Let's start with a very specific situation. Let $G$ be the isometry group of the plane $E$. If you pick a point $x$, the rotations around $x$ form a subgroup $G_x$ of $G$. If you pick two different points $x$ and $y$, you get two subgroups $G_x$ and $G_y$. These subgroups are different, but they don't feel really different, because you can turn one into the other just by changing your point of view: if you shift the plane by an isometry that puts $x$ where $y$ used to be, then $G_x$ becomes the subgroup $G_y$ used to be. In other words, $G_x$ and $G_y$ aren't really different because there's an isometry $g \in G$ that makes the diagram
$$\require{AMScd}
\begin{CD}
E @>G_x>> E \\
@VgVV @VVgV \\
E @>>G_y> E
\end{CD}$$
commute. (In this diagram, each arrow stands for a whole set of isometries, with $E \overset{g}{\longrightarrow} E$ denoting the singleton $\{g\}$, and composing arrows means composing all pairs of isometries.)

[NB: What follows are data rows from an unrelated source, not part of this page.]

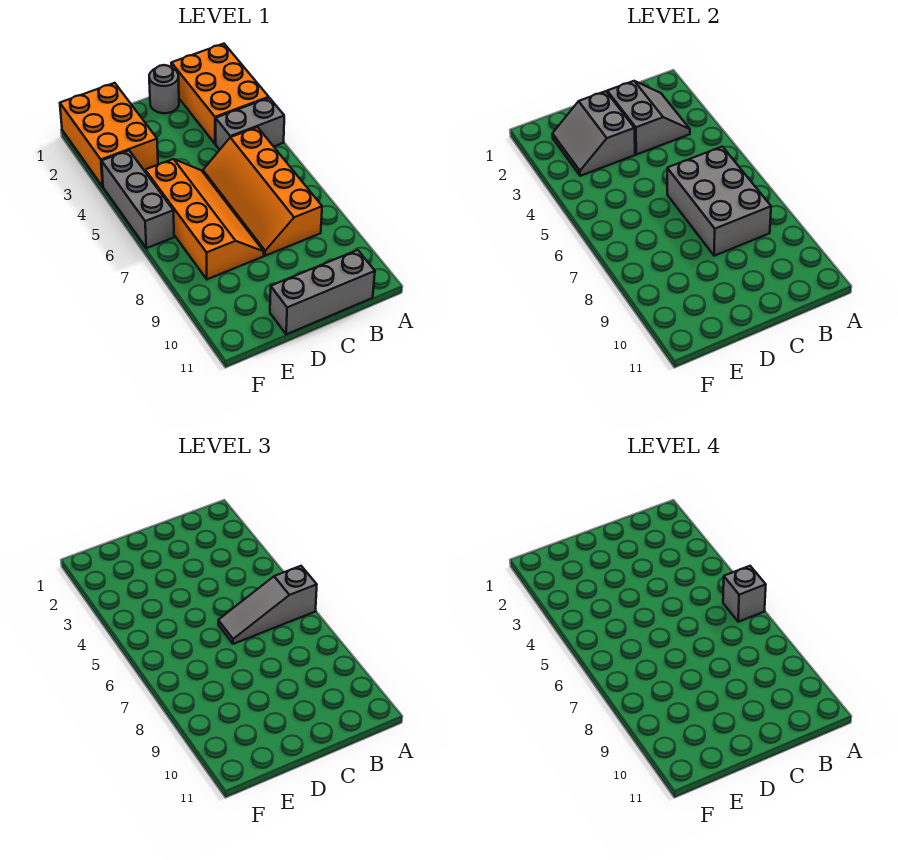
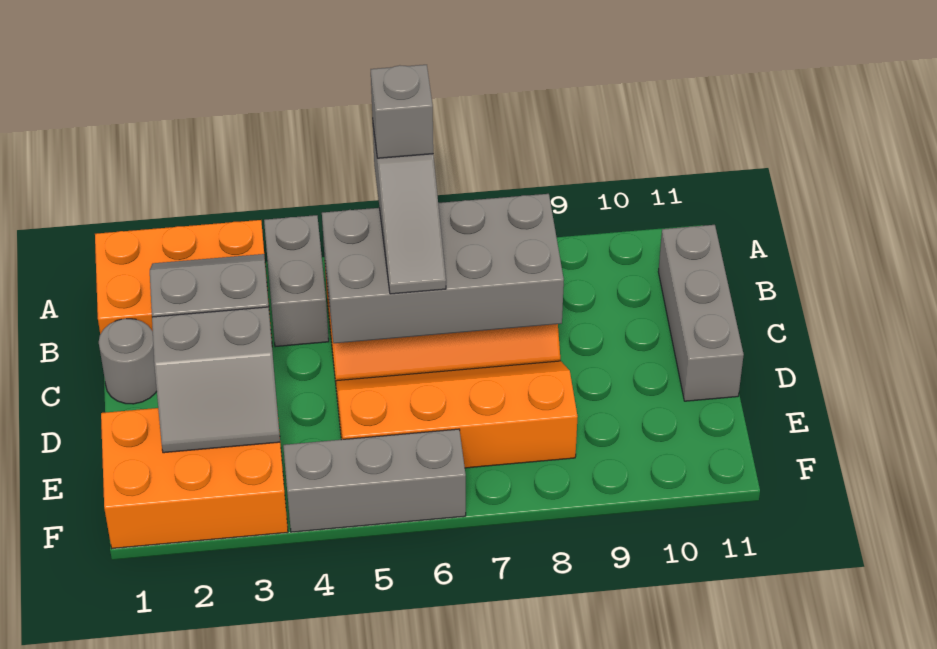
grey brick B6:C8 level 2 -> grey brick B5:C8 level 2

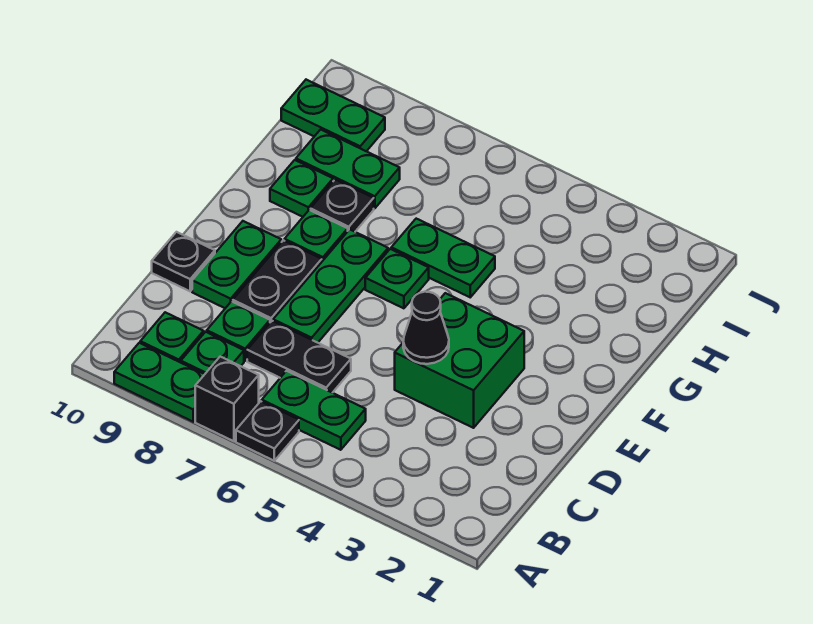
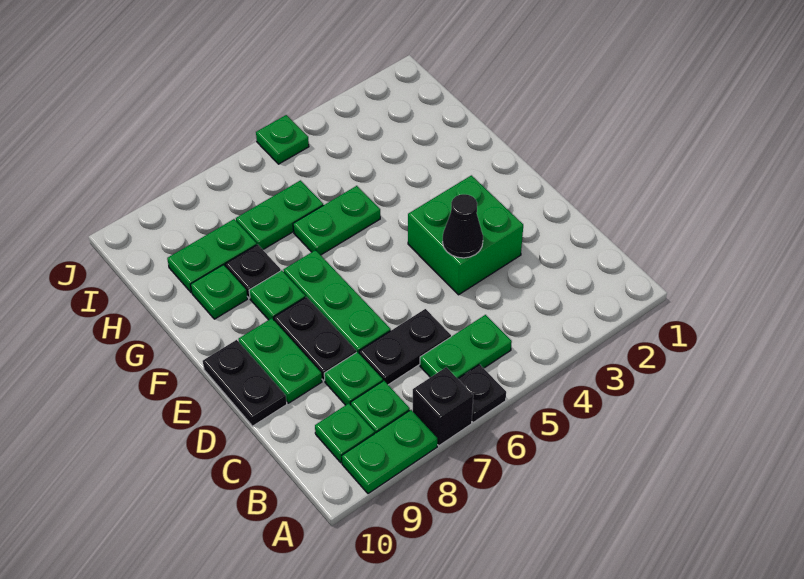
black plate D10 level 1 -> black plate D10:E10 level 1
green plate F6 level 1 -> green plate J5 level 1
green plate I9:I10 level 1 -> green plate H6:H7 level 1

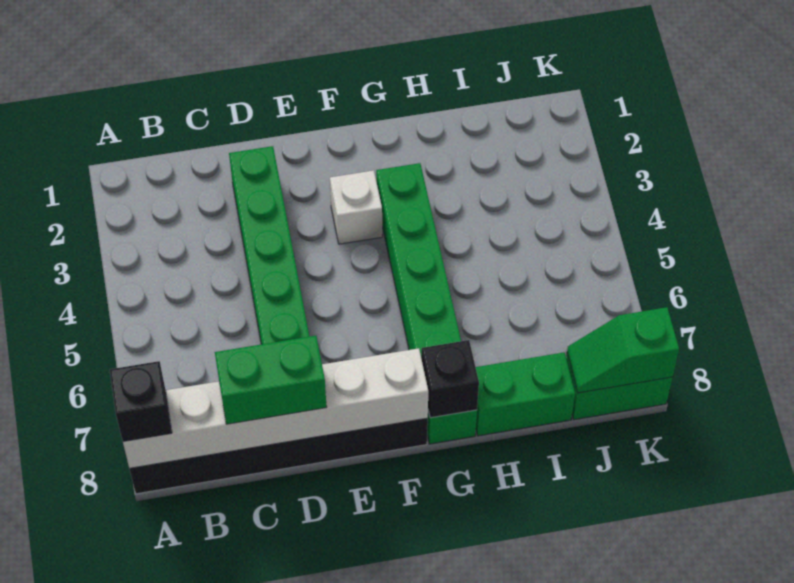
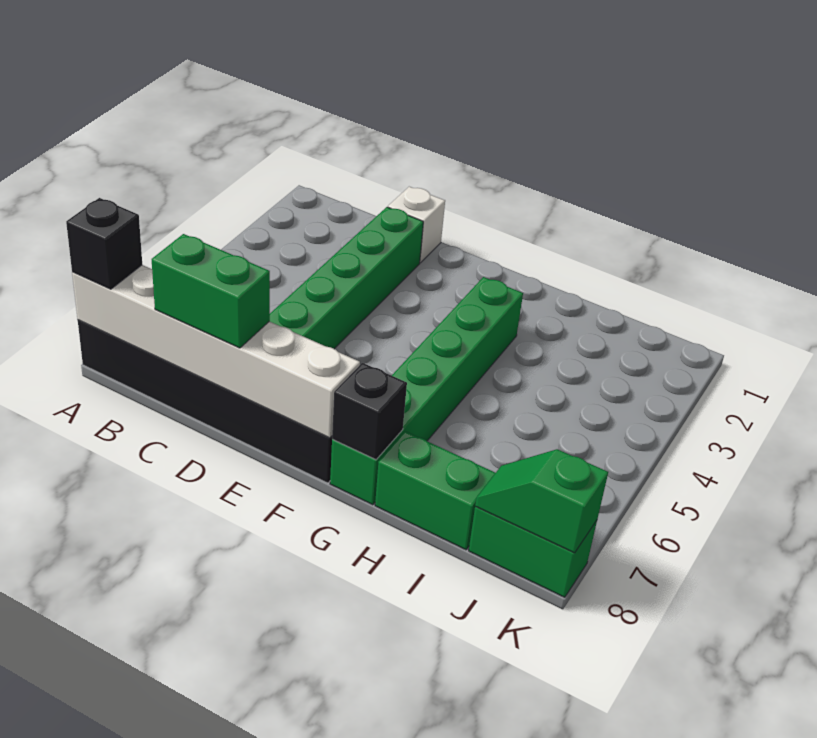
white brick F3 level 1 -> white brick D1 level 1

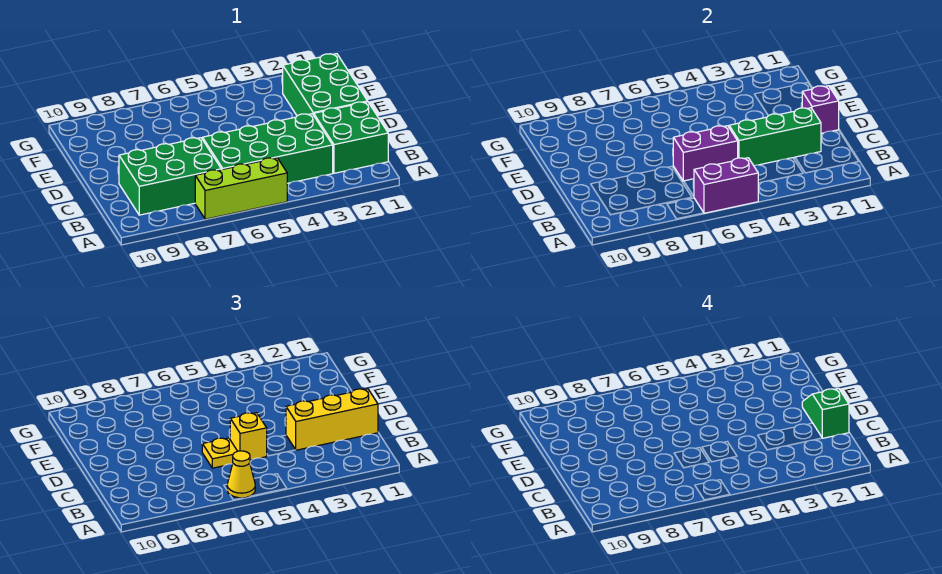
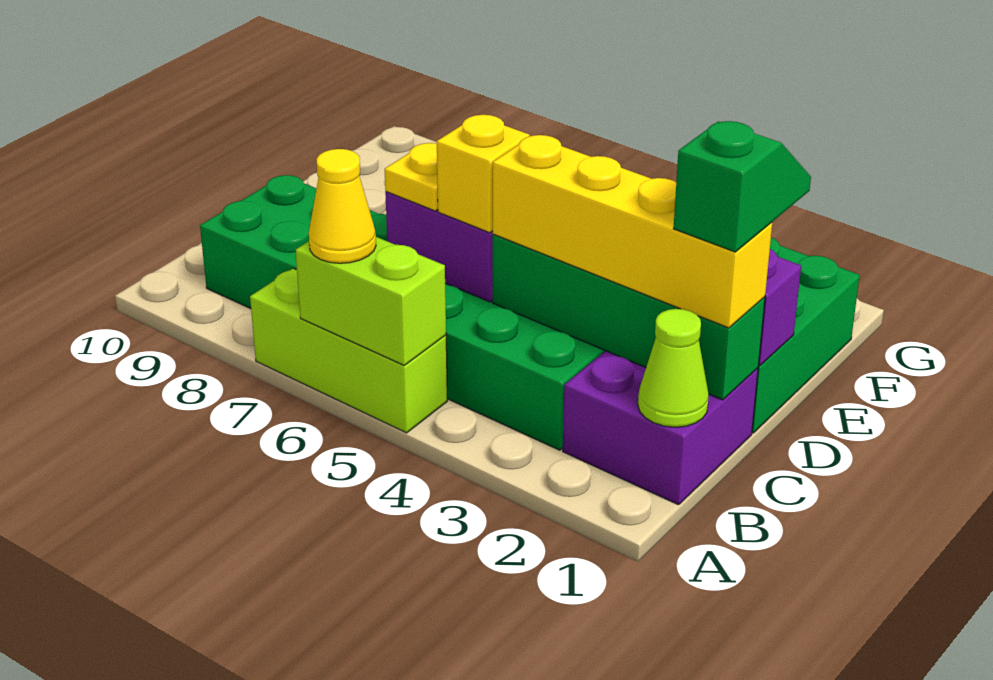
purple brick A5:A6 level 2 -> lime brick A5:A6 level 2
green brick B1:C2 level 1 -> purple brick B1:C2 level 1
none -> lime cone B1 level 2
yellow brick C1:C3 level 3 -> yellow brick C1:C4 level 3
green brick C2:C4 level 2 -> green brick C1:C4 level 2

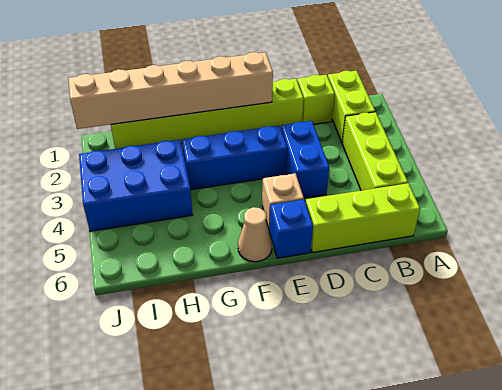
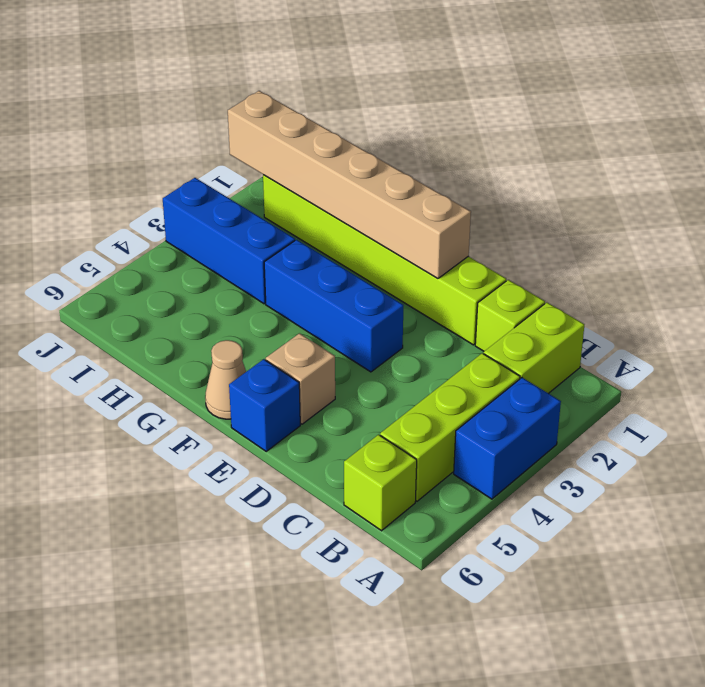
lime brick B6:D6 level 1 -> lime brick B6 level 1
blue brick D3:D4 level 1 -> blue brick A3:A4 level 1
blue brick H3:J4 level 1 -> blue brick H3:J3 level 1

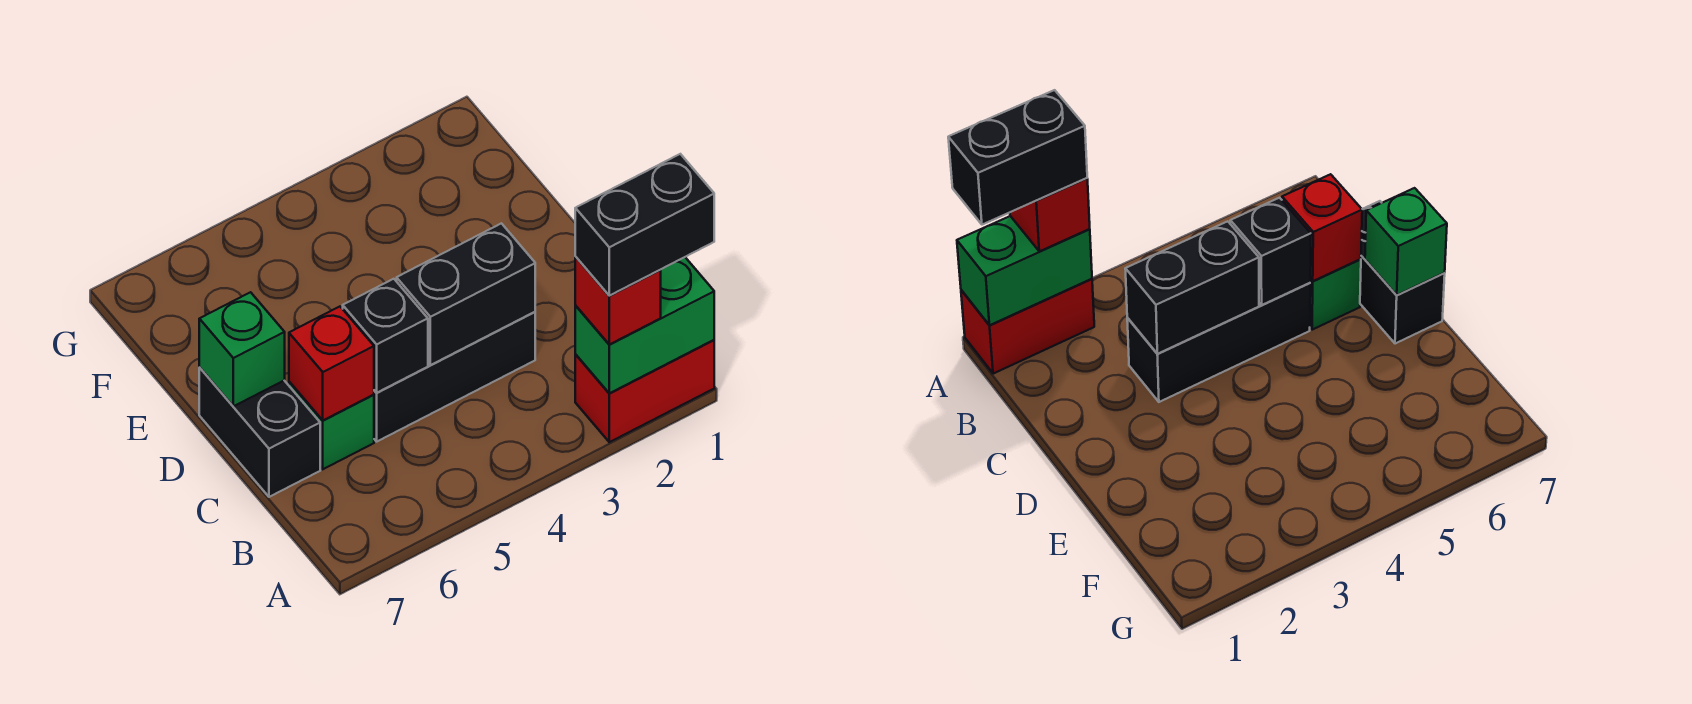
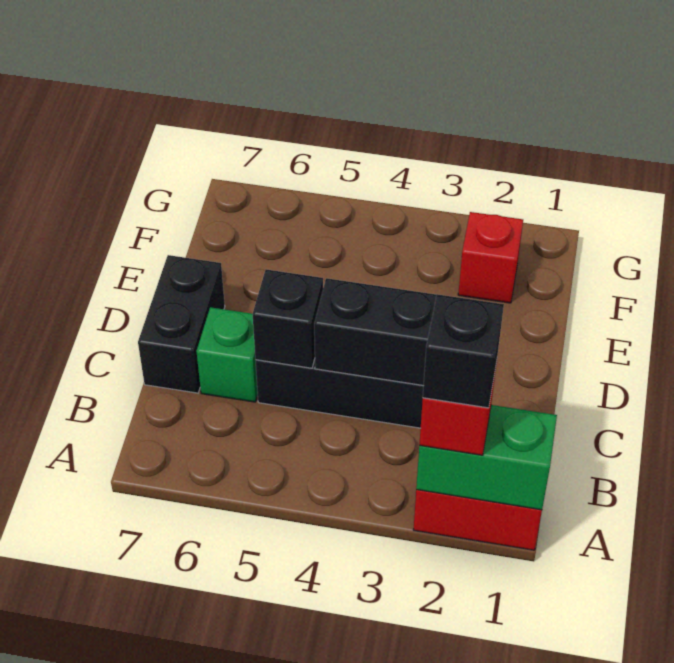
black brick A1:A2 level 4 -> black brick A2 level 4
red brick C6 level 2 -> red brick F2 level 1
green brick D7 level 2 -> none

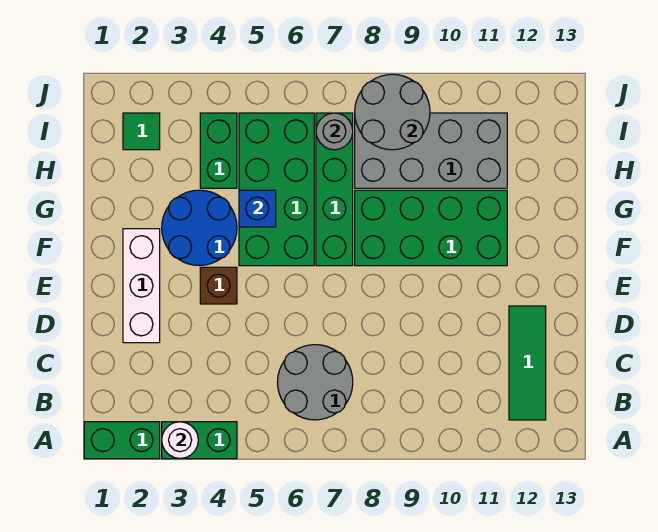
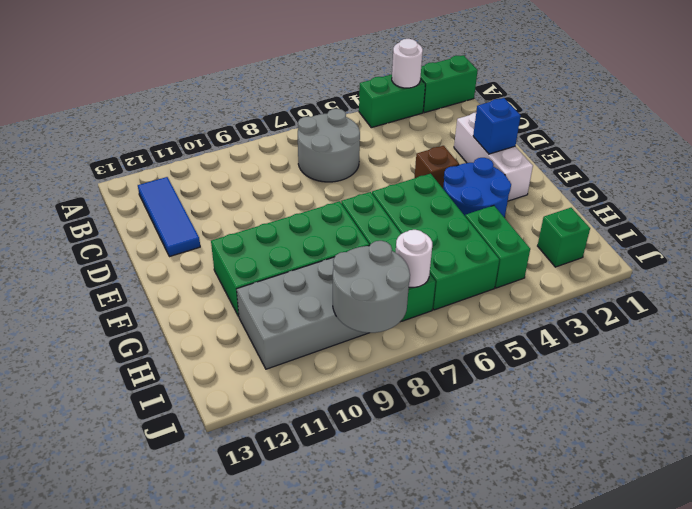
green tile B12:D12 level 1 -> blue tile B12:D12 level 1
blue brick G5 level 2 -> blue brick E2 level 2
green tile I2 level 1 -> green brick I2 level 1
grey round brick I7 level 2 -> white round brick I7 level 2

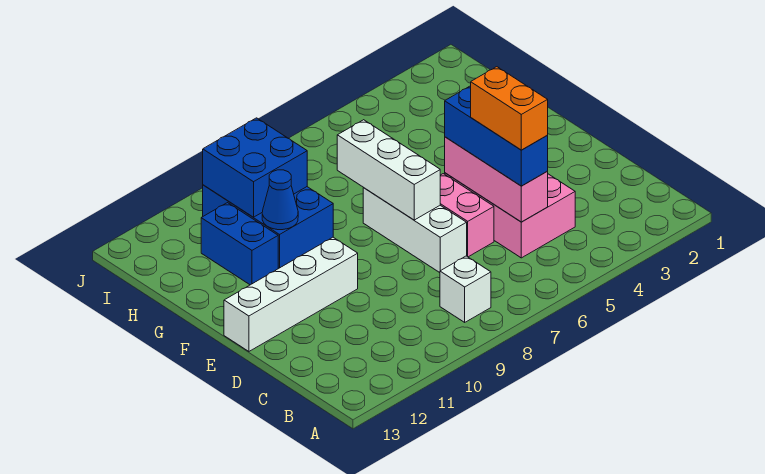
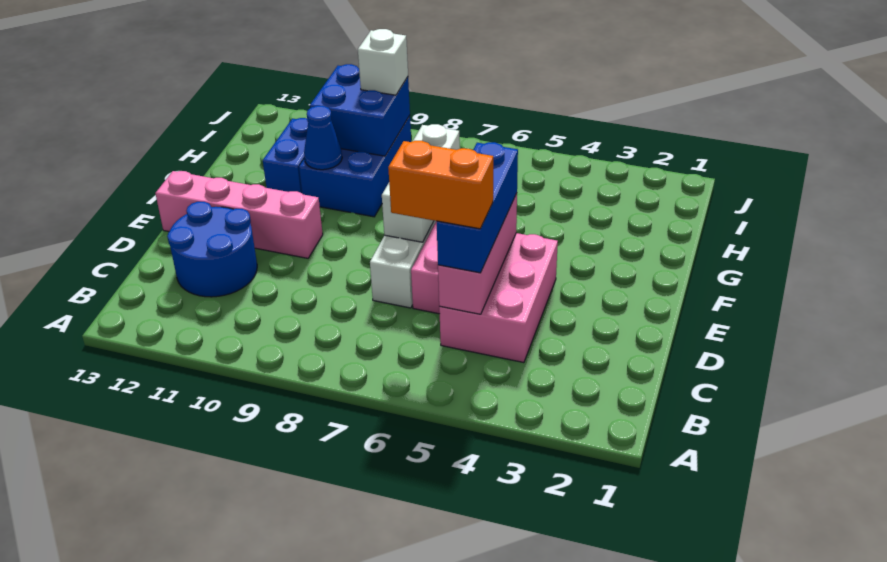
white brick B8 level 1 -> white brick I9 level 3
orange brick C5:D5 level 4 -> orange brick C5:C6 level 4
none -> blue round brick C11:D12 level 1
white brick E10:E13 level 1 -> pink brick E10:E13 level 1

Now, to be completely general, think of any group $G$ as a group of "allowed symmetries" of some object—in other words, a subgroup of $\operatorname{Aut} X$ for some object $X$. (This is completely general because we can take $X$ to be $G$ itself with the left multiplication action. Perhaps more satisfyingly, we can make $X$ a graph if $G$ is finite, a tree if $G$ is free, an effective Klein geometry if $G$ is a suitable Lie group...)
Once again, even if two subgroups of $G$ are different, they don't feel really different if you can turn one into the other just by looking at $X$ from a different point of view. In other words, two subgroups $H, \tilde{H} < G$ aren't really different if there's an allowed symmetry $g \in G$ of $X$ that makes the diagram
$$\require{AMScd}
\begin{CD}
X @>H>> X \\
@VgVV @VVgV \\
X @>>\tilde{H}> X
\end{CD}$$
commute. This, of course, is the definition of conjugacy.
This point of view, by the way, is my favorite motivation for the idea of normality: a normal subgroup is a class of symmetries that doesn't depend on your point of view. If you shift the plane by an isometry, for example, your notion of what counts as a horizontal translation might change, but your notion of what counts as a translation won't. Horizontal translations form a non-normal subgroup, while translations form a normal subgroup.